Jimmy was clearly baffled. “The bear?”

I cranked my head around all the way, surveying the whole bar. We were completely alone, ignored except for the frantic looks from Claude. Yet the voice had been right there, closer to me than even the bear, really. “It said, ‘Where the hell am I?' Did you hear it?”

Jimmy gazed at the bear with a perplexed expression.

“Okay, never mind.” It didn't make sense so it must not have happened. “Tell me what's up.”

“Oh, yeah. Okay. Yeah.” Jimmy hunched over again, poking at a cigarette burn in the wooden surface of the table.

“Jimmy…” I prompted after a minute.

“It's like this. You know Milton Kramer, right?”

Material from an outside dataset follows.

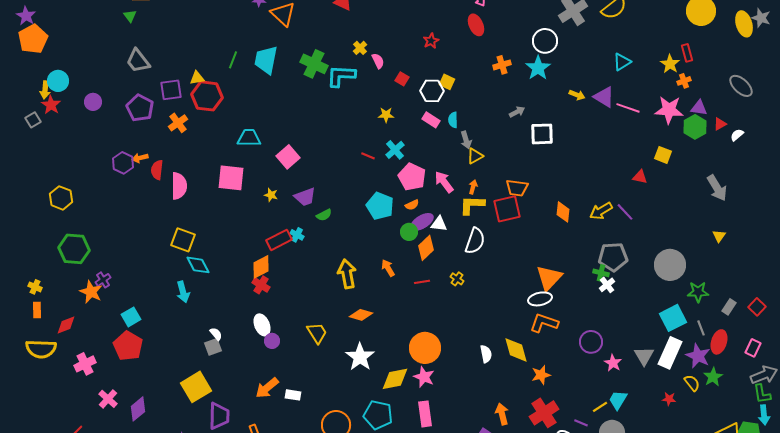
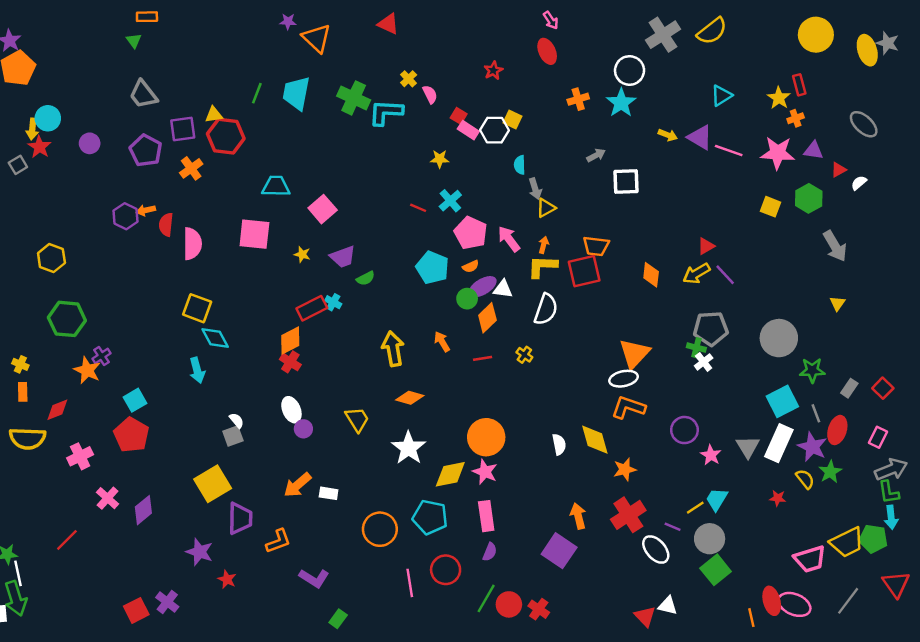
pink rectangle: (431, 120) -> (468, 130), moved
green hexagon: (695, 127) -> (809, 198), moved
red triangle: (640, 177) -> (706, 246), moved, turned -42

This was going to take awhile. I sighed. “Yes, I know my boss. Are you behind on some payments, Jimmy?”

“Oh no, nothing like that, Ruddy. It's these checks.”

“Checks? From the hotel?” Jimmy might look like a fashion model but he lacked a certain focus and thus far had managed only to secure full-time employment as a low-level maintenance man at the local hotel.

“Well no, huh-uh. These are checks I got in the mail.”

“In the mail?”

The door opened and two young women came inside, blinking at the bear in a way that let me know they'd never been here before. Then they fastened their gaze on Jimmy. I nodded at them encouragingly, but apparently I was invisible.

Jimmy glanced at me with hooded eyes. “Uh-huh, yeah. In the mail. For a thousand dollars.”

“Who sent you a check for a thousand dollars?”

Jimmy shrugged. “I dunno.”

“You don't know.”

“Yeah.”

“So someone sent you a check for a thousand dollars and you don't know who.”

“Yeah. Five of them.”

“Five of them? Five thousand dollars?” I stared incredulously.